Written task
Go through the listing below and output exactly the line with "G04 APERTURE END LIST*", the line with "X175022610Y-111919220D02*", and each line between; omit the rest.

[Start of Attachment]

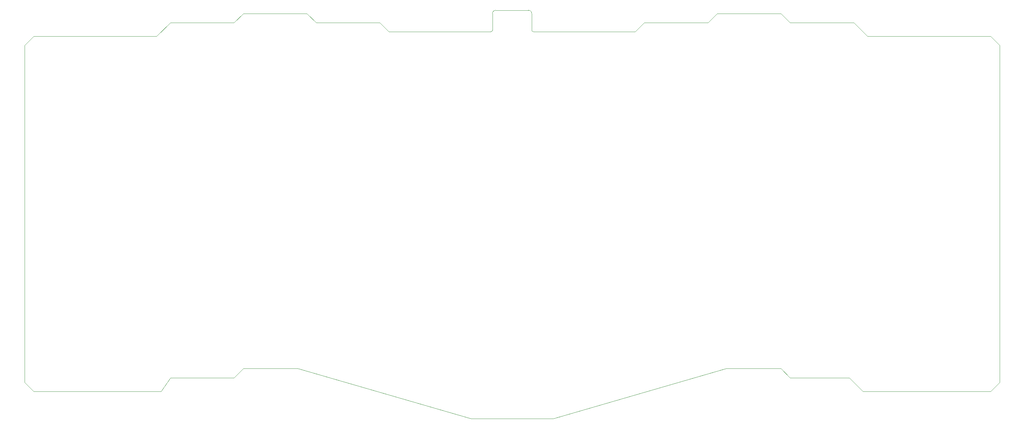
<source format=gm1>
G04 #@! TF.GenerationSoftware,KiCad,Pcbnew,(5.1.4-0)*
G04 #@! TF.CreationDate,2021-10-12T16:31:04-05:00*
G04 #@! TF.ProjectId,niko,6e696b6f-2e6b-4696-9361-645f70636258,rev?*
G04 #@! TF.SameCoordinates,Original*
G04 #@! TF.FileFunction,Profile,NP*
%FSLAX46Y46*%
G04 Gerber Fmt 4.6, Leading zero omitted, Abs format (unit mm)*
G04 Created by KiCad (PCBNEW (5.1.4-0)) date 2021-10-12 16:31:04*
%MOMM*%
%LPD*%
G04 APERTURE LIST*
%ADD10C,0.050000*%
G04 APERTURE END LIST*
D10*
X172641350Y-114300480D02*
X155972530Y-114300480D01*
X333376400Y-114300480D02*
X317898210Y-114300480D01*
X315516950Y-111919220D02*
X301229390Y-111919220D01*
X317898210Y-114300480D02*
X315516950Y-111919220D01*
X175022610Y-111919220D02*
X189310170Y-111919220D01*
X172641350Y-114300480D02*
X175022610Y-111919220D01*
X249550000Y-18200000D02*
G75*
G02X250400000Y-19050000I0J-850000D01*
G01*
X240150000Y-19050000D02*
G75*
G02X241000000Y-18200000I850000J0D01*
G01*
X239750000Y-23800000D02*
G75*
G03X240150000Y-23400000I0J400000D01*
G01*
X240150000Y-23400000D02*
X240150000Y-19050000D01*
X250800000Y-23800000D02*
G75*
G02X250400000Y-23400000I0J400000D01*
G01*
X239750000Y-23800000D02*
X213100000Y-23800000D01*
X250400000Y-19050000D02*
X250400000Y-23400000D01*
X241000000Y-18200000D02*
X249550000Y-18200000D01*
X191691430Y-19050080D02*
X194072690Y-21431340D01*
X120253630Y-117872370D02*
X117872370Y-115491110D01*
X175022610Y-19050080D02*
X191691430Y-19050080D01*
X172641350Y-21431340D02*
X175022610Y-19050080D01*
X155972530Y-21431340D02*
X172641350Y-21431340D01*
X152400640Y-25003230D02*
X155972530Y-21431340D01*
X120253630Y-25003230D02*
X152400640Y-25003230D01*
X117872370Y-27384490D02*
X120253630Y-25003230D01*
X210741510Y-21431340D02*
X194072690Y-21431340D01*
X213100000Y-23800000D02*
X210741510Y-21431340D01*
X277400000Y-23800000D02*
X250800000Y-23800000D01*
X279798050Y-21431340D02*
X277400000Y-23800000D01*
X296466870Y-21431340D02*
X279798050Y-21431340D01*
X298848130Y-19050080D02*
X296466870Y-21431340D01*
X315516950Y-19050080D02*
X298848130Y-19050080D01*
X317898210Y-21431340D02*
X315516950Y-19050080D01*
X334567030Y-21431340D02*
X317898210Y-21431340D01*
X338138920Y-25003230D02*
X334567030Y-21431340D01*
X370285930Y-25003230D02*
X338138920Y-25003230D01*
X372667190Y-27384490D02*
X370285930Y-25003230D01*
X372667190Y-115491110D02*
X372667190Y-27384490D01*
X370285930Y-117872370D02*
X372667190Y-115491110D01*
X336948290Y-117872370D02*
X370285930Y-117872370D01*
X333376400Y-114300480D02*
X336948290Y-117872370D01*
X255985450Y-125016150D02*
X301229390Y-111919220D01*
X234554110Y-125016150D02*
X255985450Y-125016150D01*
X189310170Y-111919220D02*
X234554110Y-125016150D01*
X153591270Y-117872370D02*
X155972530Y-114300480D01*
X120253630Y-117872370D02*
X153591270Y-117872370D01*
X117872370Y-27384490D02*
X117872370Y-115491110D01*
M02*

</source>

[End of Attachment]

Response box
G04 APERTURE END LIST*
D10*
X172641350Y-114300480D02*
X155972530Y-114300480D01*
X333376400Y-114300480D02*
X317898210Y-114300480D01*
X315516950Y-111919220D02*
X301229390Y-111919220D01*
X317898210Y-114300480D02*
X315516950Y-111919220D01*
X175022610Y-111919220D02*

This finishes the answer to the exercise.